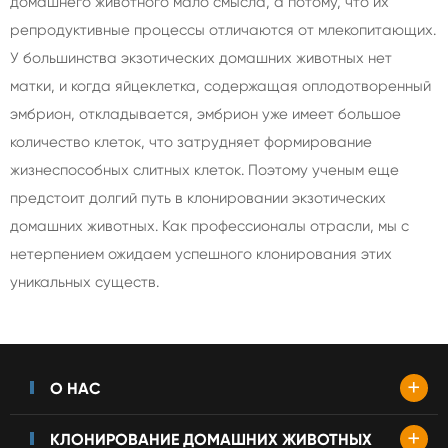
домашнего животного мало смысла, а потому, что их
репродуктивные процессы отличаются от млекопитающих.
У большинства экзотических домашних животных нет
матки, и когда яйцеклетка, содержащая оплодотворенный
эмбрион, откладывается, эмбрион уже имеет большое
количество клеток, что затрудняет формирование
жизнеспособных слитных клеток. Поэтому ученым еще
предстоит долгий путь в клонировании экзотических
домашних животных. Как профессионалы отрасли, мы с
нетерпением ожидаем успешного клонирования этих
уникальных существ.
+
О НАС
+
КЛОНИРОВАНИЕ ДОМАШНИХ ЖИВОТНЫХ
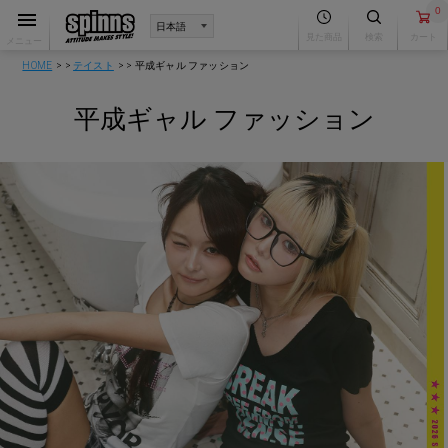
0
見た商品
検索
カート
メニュー
HOME
テイスト
平成ギャル ファッション
平成ギャル ファッション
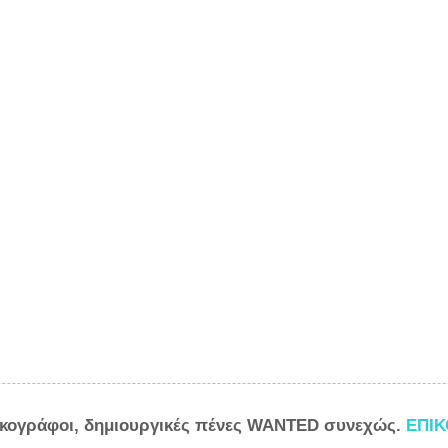
ικογράφοι, δημιουργικές πένες WANTED συνεχώς.
ΕΠΙ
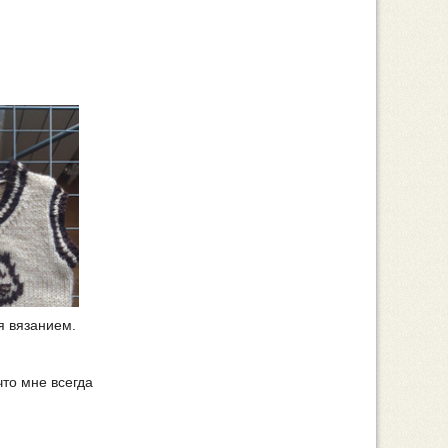
я вязанием.
что мне всегда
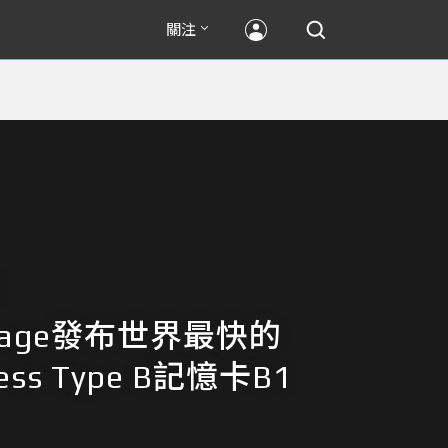
關注
orage發布世界最快的
ress Type B記憶卡B1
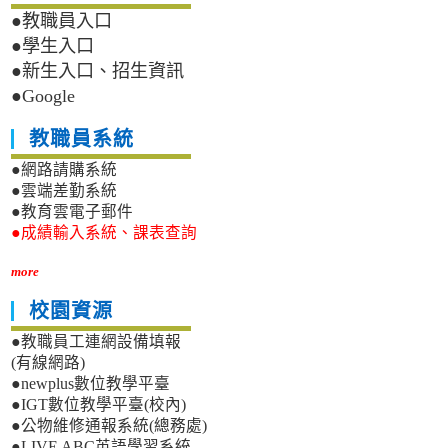
●教職員入口
●學生入口
●新生入口、招生資訊
●Google
教職員系統
●網路請購系統
●雲端差勤系統
●教育雲電子郵件
●成績輸入系統、課表查詢
more
校園資源
●教職員工連網設備填報
(有線網路)
●newplus數位教學平臺
●IGT數位教學平臺(校內)
●公物維修通報系統(總務處)
●LIVE ABC英語學習系統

•••

__WHAT IS NEEDED__.
Give back every line of text from the data above, character for character and in the same order. Leave the pictures out of your answer.

__RESULT FOR THIS EXERCISE__.
домашнего животного мало смысла, а потому, что их
репродуктивные процессы отличаются от млекопитающих.
У большинства экзотических домашних животных нет
матки, и когда яйцеклетка, содержащая оплодотворенный
эмбрион, откладывается, эмбрион уже имеет большое
количество клеток, что затрудняет формирование
жизнеспособных слитных клеток. Поэтому ученым еще
предстоит долгий путь в клонировании экзотических
домашних животных. Как профессионалы отрасли, мы с
нетерпением ожидаем успешного клонирования этих
уникальных существ.
+
О НАС
+
КЛОНИРОВАНИЕ ДОМАШНИХ ЖИВОТНЫХ
0
見た商品
検索
カート
メニュー
HOME
テイスト
平成ギャル ファッション
平成ギャル ファッション
ικογράφοι, δημιουργικές πένες WANTED συνεχώς.
ΕΠΙ
я вязанием.
что мне всегда
關注
orage發布世界最快的
ress Type B記憶卡B1
●教職員入口
●學生入口
●新生入口、招生資訊
●Google
教職員系統
●網路請購系統
●雲端差勤系統
●教育雲電子郵件
●成績輸入系統、課表查詢
more
校園資源
●教職員工連網設備填報
(有線網路)
●newplus數位教學平臺
●IGT數位教學平臺(校內)
●公物維修通報系統(總務處)
●LIVE ABC英語學習系統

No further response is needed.